The recently released first installment of the Pentagon’s public report on UFO investigations made one thing clear – most UFO sightings can be explained and one of the most popular explanations was balloons of all sizes – from mylar party balloons to hot air balloons to weather and surveillance balloons. Seventy-five years later, most people still can’t tell the difference between a balloon and a UFO – in 2022 the U.S. Air Force revealed it was tracking a strange unmarked balloon in the skies above Kauai, Hawaii – the photos of the two balloons appear to be very similar. Also, the Hawaii balloon was near the Kauai Test Facility and the Pacific Missile Range Facility. Seventy-five years ago, the Roswell UFO incident may have been a high-altitude balloon whose primary purpose was long-distance detection of sound waves generated by Soviet atomic bomb tests and whose crash took place near one of the country’s largest air bases.
“The current flight path does carry it over a number of sensitive sites. But out of an abundance of caution, we have taken additional mitigation steps. I’m not going to go into what those are. But we know exactly where this balloon is, exactly what it is passing over. And we are taking steps to be extra vigilant so that we can mitigate any foreign intelligence risk.”
At a Pentagon press conference, a senior defense official explained that the government was confident it knew what this balloon was and saw no imminent danger that would force the White House to order it shot down. As of this writing, that is still the case despite calls to do otherwise by members of the government and the public. It is interesting that none of the now many instances of U.S. military pilots encountering unidentified flying and underwater objects and unidentified drone swarms ended up in an order being given to shoot them down – despite that fact that the pilots were accompanied by warships and planes fully capable to do so. This has happened so often – and the incident over Montana is the latest and no doubt not the last – that one must wonder why the military has never (to our knowledge) engaged with these UAPs. Danger from falling debris is not an issue when the incidents occur over water.
“China is a responsible country and always abides strictly by international law.
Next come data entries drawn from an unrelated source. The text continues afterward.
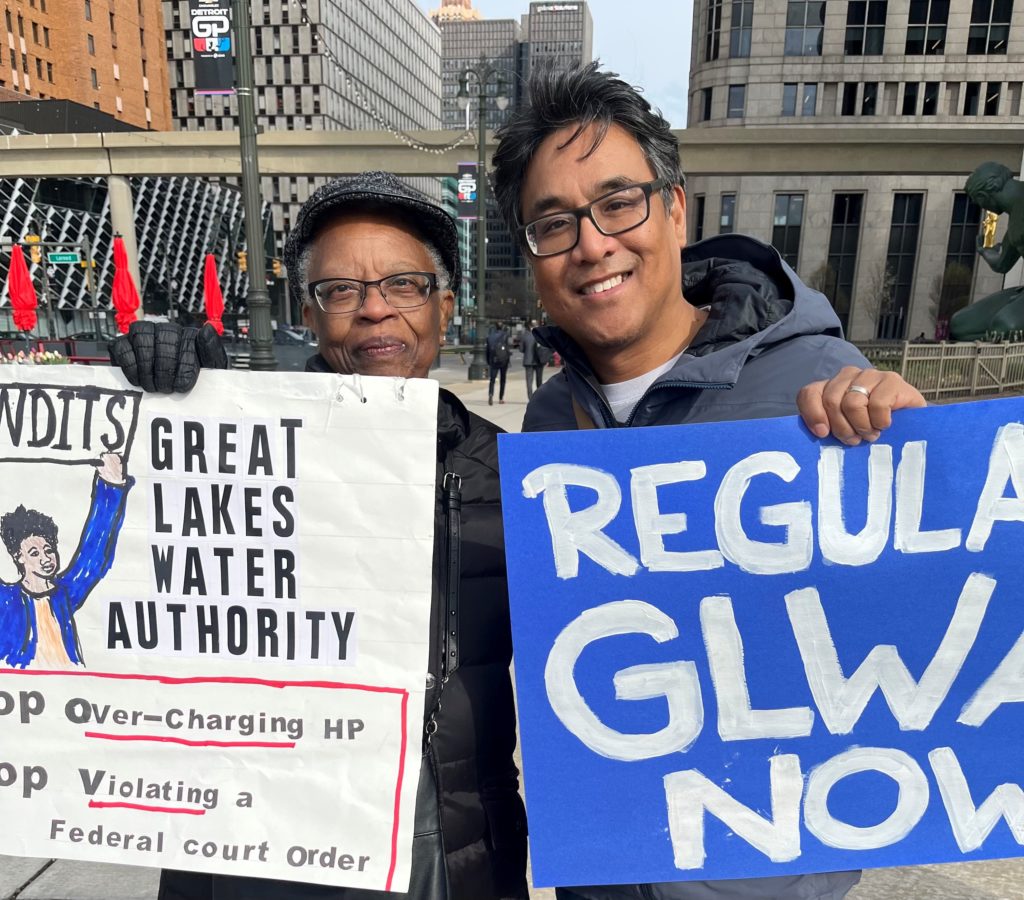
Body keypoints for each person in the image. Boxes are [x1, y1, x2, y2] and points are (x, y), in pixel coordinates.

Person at [492, 62, 925, 900]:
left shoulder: (817, 383)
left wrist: (915, 452)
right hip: (605, 877)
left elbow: (918, 621)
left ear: (675, 207)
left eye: (619, 202)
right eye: (554, 223)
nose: (592, 243)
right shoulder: (550, 421)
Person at [110, 172, 528, 900]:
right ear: (310, 312)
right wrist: (166, 413)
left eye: (404, 284)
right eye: (342, 291)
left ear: (445, 307)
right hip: (267, 851)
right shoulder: (238, 454)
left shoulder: (518, 476)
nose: (374, 311)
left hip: (452, 857)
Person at [0, 452, 132, 669]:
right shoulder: (6, 599)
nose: (45, 558)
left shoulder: (65, 594)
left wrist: (111, 485)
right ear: (18, 557)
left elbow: (94, 557)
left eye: (48, 550)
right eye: (34, 553)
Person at [519, 319, 550, 399]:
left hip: (528, 361)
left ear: (529, 326)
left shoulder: (525, 335)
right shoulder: (540, 335)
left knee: (529, 381)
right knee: (539, 380)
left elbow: (521, 349)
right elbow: (546, 348)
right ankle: (538, 397)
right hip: (539, 360)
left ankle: (530, 398)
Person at [486, 321, 512, 405]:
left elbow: (487, 350)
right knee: (503, 379)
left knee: (492, 379)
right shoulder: (505, 335)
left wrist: (488, 361)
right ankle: (501, 398)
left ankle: (490, 394)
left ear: (495, 327)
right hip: (503, 360)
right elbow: (508, 348)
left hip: (493, 360)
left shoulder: (490, 336)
We have no intention of violating the territory or airspace of any sovereign country.”
China’s foreign ministry spokesperson Mao Ning said Beijing was investigation the reports of the surveillance balloon and urged caution not to jump to any hostile conclusions. A later statement said the balloon was a civilian wone which had been blown off course. Another spokesperson at the Pentagon press conference agreed, saying that foreign surveillance balloons have been tracked in the past several years, but this one was moving slower over a more unusual area – yet it was not getting any kind of intelligence that couldn’t already be obtained by spy satellites. Seventy-five years ago, the balloons allegedly causing the Roswell incident were involved in the growing Cold War with the Soviet Union. Today’s balloon incident is part of growing tensions between the U.S. and China.
Balloons were the first airships and the first form of aerial surveillance technology. Hundreds of year later, they’re still being used for the same purpose. As of this writing, the biggest danger of this balloon incident may be in the rhetoric it is causing in Washington DC and Beijing. For the rest of us, it offers a good time to reflect on UFOs, their link to warfare and nuclear capabilities, and that fact that these things have not changed during the modern history of UFOs.
Seventy-five years is long enough. Let’s get the truth about the connection between UFOs, balloons, the military and nuclear weapons out in the open.